His smile reminded her of a shark—cold and deadly. His blue eyes, which could twinkle on command, were rattlesnake flat.
Jessica wanted to ignore him. But not wanting to give this sociopath the pleasure of knowing he had the power to upset her, she had no choice but to respond. "Since I own the only Jaguar in town, that's a fairly safe assumption." Her voice was frost, her eyes as cool as the November morning.
"Saw a man sitting in the passenger seat." He leered at her. "You got a new beau, Counselor?"
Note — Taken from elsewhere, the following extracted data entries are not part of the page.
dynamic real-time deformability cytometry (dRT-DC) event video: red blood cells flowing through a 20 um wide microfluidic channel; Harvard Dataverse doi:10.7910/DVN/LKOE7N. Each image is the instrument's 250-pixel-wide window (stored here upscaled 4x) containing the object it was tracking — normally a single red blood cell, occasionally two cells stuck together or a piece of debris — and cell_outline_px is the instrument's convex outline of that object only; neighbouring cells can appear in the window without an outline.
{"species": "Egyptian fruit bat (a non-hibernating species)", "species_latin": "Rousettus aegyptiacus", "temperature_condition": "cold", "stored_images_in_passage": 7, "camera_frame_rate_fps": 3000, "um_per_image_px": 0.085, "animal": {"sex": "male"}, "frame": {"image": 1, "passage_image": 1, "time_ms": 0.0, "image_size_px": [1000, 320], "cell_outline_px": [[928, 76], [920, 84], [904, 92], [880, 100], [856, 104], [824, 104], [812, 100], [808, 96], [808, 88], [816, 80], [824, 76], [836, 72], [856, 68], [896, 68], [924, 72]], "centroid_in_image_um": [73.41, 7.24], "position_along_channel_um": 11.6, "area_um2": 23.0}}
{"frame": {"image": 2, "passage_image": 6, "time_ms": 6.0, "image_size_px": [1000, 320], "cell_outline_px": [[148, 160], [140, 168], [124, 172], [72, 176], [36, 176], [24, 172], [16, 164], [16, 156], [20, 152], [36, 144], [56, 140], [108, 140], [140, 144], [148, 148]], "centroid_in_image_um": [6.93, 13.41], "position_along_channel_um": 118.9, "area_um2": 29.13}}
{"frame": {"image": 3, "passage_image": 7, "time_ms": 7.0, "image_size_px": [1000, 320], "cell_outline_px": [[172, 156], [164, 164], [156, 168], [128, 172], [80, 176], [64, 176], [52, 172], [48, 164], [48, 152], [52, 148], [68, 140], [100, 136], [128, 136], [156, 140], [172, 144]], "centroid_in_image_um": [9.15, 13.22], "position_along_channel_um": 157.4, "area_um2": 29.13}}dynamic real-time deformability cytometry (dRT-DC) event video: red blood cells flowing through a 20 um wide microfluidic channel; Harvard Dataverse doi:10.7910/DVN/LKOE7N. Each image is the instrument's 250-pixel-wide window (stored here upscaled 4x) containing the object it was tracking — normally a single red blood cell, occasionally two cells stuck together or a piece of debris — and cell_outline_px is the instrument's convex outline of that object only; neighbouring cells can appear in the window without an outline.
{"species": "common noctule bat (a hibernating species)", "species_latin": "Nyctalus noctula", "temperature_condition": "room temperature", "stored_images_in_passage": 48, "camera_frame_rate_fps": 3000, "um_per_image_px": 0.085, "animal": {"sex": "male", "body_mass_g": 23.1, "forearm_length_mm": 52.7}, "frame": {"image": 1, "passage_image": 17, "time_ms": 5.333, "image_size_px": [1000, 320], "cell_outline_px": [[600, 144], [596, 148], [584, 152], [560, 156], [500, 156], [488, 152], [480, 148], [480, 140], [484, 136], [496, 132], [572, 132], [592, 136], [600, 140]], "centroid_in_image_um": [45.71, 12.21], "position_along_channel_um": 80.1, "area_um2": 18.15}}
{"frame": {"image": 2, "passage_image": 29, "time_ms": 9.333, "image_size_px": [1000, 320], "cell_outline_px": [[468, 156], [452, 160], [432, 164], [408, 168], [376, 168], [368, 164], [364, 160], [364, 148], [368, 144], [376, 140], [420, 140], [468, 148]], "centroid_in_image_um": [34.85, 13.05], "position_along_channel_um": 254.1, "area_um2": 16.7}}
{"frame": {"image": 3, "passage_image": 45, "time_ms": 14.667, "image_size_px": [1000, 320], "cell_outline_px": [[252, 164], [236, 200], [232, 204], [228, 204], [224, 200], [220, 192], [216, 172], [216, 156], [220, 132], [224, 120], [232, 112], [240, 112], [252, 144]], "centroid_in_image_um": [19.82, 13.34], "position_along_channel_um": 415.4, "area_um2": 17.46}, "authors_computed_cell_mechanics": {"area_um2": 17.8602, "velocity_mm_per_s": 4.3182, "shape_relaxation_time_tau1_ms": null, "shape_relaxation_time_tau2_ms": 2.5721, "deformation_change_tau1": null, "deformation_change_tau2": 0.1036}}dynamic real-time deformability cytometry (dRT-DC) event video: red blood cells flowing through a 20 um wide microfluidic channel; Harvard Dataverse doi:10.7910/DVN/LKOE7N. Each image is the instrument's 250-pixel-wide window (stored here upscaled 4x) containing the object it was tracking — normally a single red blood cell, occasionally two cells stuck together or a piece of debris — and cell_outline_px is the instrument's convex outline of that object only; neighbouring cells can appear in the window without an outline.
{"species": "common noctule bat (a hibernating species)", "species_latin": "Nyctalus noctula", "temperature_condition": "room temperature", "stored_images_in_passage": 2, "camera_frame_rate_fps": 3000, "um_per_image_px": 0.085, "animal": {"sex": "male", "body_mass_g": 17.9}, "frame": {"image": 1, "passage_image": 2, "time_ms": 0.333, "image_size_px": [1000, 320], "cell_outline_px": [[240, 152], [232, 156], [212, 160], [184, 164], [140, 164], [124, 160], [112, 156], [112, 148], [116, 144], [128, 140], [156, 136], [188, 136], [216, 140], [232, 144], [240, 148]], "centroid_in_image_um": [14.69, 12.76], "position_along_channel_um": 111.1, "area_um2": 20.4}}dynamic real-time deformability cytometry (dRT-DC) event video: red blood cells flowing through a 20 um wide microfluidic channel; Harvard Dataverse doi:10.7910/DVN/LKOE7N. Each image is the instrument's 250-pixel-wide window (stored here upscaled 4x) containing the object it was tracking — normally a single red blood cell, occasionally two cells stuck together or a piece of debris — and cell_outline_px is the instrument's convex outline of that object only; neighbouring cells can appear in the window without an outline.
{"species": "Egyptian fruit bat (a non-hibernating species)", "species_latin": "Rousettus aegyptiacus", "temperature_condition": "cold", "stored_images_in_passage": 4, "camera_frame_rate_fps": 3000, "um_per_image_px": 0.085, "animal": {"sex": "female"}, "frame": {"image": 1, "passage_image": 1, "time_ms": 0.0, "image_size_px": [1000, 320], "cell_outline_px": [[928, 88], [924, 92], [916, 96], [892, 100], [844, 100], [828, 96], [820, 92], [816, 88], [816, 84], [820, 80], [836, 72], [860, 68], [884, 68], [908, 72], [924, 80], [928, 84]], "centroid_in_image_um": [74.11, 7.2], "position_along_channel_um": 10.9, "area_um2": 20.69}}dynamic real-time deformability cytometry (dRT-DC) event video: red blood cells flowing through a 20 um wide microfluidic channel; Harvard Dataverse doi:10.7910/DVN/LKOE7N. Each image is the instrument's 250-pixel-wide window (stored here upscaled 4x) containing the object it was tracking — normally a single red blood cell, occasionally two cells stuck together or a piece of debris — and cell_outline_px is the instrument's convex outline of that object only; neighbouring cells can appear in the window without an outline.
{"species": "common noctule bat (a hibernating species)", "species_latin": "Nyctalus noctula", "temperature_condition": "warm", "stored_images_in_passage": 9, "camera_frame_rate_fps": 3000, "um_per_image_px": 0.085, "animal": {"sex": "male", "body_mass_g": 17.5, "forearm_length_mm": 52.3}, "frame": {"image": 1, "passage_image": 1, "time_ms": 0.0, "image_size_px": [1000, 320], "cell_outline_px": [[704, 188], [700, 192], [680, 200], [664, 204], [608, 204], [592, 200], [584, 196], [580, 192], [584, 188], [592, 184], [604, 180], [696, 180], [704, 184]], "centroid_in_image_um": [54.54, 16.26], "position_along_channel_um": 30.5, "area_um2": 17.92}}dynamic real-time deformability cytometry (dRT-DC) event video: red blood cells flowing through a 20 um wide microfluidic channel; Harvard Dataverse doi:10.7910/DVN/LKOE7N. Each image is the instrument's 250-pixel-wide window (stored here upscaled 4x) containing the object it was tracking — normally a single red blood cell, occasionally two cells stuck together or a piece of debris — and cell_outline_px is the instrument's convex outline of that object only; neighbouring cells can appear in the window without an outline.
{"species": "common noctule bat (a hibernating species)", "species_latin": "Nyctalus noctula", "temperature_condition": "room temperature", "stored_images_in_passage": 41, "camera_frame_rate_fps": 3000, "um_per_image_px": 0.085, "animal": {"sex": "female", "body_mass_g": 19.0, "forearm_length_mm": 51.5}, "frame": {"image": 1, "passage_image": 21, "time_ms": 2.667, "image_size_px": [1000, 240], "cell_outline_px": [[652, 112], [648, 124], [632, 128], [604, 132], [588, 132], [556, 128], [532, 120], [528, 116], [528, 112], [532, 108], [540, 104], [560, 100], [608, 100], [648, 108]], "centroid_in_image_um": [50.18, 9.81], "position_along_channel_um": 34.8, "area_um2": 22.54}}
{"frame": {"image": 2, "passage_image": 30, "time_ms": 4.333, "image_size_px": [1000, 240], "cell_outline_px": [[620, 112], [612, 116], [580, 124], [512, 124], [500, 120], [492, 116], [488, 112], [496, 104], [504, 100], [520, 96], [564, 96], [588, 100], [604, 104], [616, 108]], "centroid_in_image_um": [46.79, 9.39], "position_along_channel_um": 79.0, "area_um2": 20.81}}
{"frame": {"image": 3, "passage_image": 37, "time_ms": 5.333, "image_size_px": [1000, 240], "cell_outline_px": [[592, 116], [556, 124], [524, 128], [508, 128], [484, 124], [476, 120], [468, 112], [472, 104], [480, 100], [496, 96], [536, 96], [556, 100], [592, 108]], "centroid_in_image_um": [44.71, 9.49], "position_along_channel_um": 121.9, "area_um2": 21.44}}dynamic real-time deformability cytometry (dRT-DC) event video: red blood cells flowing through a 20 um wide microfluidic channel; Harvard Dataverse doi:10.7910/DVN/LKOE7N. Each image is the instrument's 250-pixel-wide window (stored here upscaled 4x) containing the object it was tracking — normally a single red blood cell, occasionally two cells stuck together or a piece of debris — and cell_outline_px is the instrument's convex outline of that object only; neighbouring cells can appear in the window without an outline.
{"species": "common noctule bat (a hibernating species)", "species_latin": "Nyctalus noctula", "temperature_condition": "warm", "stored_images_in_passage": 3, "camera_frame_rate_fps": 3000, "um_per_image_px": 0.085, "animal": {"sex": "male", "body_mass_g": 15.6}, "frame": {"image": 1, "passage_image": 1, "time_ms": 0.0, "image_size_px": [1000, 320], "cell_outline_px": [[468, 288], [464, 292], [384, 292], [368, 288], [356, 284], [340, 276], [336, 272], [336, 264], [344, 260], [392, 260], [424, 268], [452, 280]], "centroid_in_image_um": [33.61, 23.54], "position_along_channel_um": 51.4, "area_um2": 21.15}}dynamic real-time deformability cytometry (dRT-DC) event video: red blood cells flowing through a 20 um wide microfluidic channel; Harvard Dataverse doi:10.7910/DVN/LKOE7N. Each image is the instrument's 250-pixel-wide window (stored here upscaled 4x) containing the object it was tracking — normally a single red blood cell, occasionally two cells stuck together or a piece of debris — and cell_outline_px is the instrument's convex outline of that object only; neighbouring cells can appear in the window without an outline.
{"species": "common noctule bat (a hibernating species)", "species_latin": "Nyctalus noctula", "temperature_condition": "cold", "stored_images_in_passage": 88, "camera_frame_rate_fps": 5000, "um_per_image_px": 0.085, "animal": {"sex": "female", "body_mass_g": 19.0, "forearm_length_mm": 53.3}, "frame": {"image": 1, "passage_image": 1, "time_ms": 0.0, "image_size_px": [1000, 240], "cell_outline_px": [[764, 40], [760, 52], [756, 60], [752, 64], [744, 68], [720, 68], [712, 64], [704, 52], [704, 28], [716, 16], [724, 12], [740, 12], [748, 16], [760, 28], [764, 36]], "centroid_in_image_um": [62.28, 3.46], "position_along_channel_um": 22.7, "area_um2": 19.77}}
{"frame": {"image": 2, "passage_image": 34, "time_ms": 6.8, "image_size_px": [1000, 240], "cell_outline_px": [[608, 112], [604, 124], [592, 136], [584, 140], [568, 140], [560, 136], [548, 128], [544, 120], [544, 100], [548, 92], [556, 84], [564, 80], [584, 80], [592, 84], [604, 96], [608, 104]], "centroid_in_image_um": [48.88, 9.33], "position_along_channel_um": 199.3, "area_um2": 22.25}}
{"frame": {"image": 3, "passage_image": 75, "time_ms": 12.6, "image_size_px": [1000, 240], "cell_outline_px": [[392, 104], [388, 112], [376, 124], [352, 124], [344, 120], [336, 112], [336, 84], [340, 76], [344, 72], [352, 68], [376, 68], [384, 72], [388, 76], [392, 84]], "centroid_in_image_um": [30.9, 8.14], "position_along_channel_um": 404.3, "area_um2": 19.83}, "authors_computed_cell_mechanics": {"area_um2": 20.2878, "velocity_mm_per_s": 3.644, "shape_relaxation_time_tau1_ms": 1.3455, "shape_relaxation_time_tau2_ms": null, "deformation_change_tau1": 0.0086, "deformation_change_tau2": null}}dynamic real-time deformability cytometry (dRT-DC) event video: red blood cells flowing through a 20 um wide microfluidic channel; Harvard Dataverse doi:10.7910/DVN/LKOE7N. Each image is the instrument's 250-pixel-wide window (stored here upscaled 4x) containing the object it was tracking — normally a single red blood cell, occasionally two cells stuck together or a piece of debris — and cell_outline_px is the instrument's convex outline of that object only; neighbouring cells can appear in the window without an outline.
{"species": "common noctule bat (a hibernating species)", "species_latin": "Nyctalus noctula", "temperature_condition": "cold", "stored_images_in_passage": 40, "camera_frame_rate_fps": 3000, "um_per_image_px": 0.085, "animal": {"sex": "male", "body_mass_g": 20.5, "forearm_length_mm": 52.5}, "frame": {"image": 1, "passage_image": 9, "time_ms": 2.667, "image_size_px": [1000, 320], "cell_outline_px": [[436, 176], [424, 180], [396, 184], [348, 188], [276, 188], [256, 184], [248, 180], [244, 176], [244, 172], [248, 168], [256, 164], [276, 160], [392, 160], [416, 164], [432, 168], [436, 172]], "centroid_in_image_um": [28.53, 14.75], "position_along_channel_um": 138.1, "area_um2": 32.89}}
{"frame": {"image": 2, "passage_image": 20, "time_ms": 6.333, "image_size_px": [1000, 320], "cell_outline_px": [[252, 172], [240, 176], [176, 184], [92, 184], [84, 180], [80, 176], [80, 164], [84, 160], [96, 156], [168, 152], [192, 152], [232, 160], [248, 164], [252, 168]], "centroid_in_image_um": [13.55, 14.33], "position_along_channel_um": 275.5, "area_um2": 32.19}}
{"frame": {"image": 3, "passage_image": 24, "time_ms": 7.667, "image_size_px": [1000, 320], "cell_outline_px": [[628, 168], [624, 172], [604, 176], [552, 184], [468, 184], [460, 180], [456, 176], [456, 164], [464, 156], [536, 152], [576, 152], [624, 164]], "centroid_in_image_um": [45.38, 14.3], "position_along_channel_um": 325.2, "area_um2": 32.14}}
The hell with game playing, Jessica decided. Obviously he knew he could get under her skin. That being the case, she decided to go with her first instinct and ignore him.
When she turned her back to him, he merely laughed and wandered off down a nearby aisle.
"That boy should be in prison," Walter muttered beneath his breath.
Jessica wondered how long it would take for her to stop thinking of Eric's acquittal as a personal failure. Forever, she decided reluctantly.
"Unfortunately,, not everyone agrees with you."
"Unfortunately, there are a lot of people in the county dependent on the Chapmanns' goodwill," Walter countered. "I'm not one of them." He stuck the label onto the bottle and placed it with a similar one in a white paper bag. "There you go. All done."
And just in time, too. Jessica couldn't wait to get out of the pharmacy. Eric Chapmann's presence had cast a pall over the interior of the store. Along with a dark sense of evil that she knew she wasn't imagining.
She opened her wallet and was counting out the bills when he moved up beside her, and stood too close for comfort. "Don't forget these." He tossed a handful of red boxes of condoms onto the counter beside the bag. "Now that you've got yourself a new boyfriend, Jess—" his voice deepened on her name "—your sex life should be picking up."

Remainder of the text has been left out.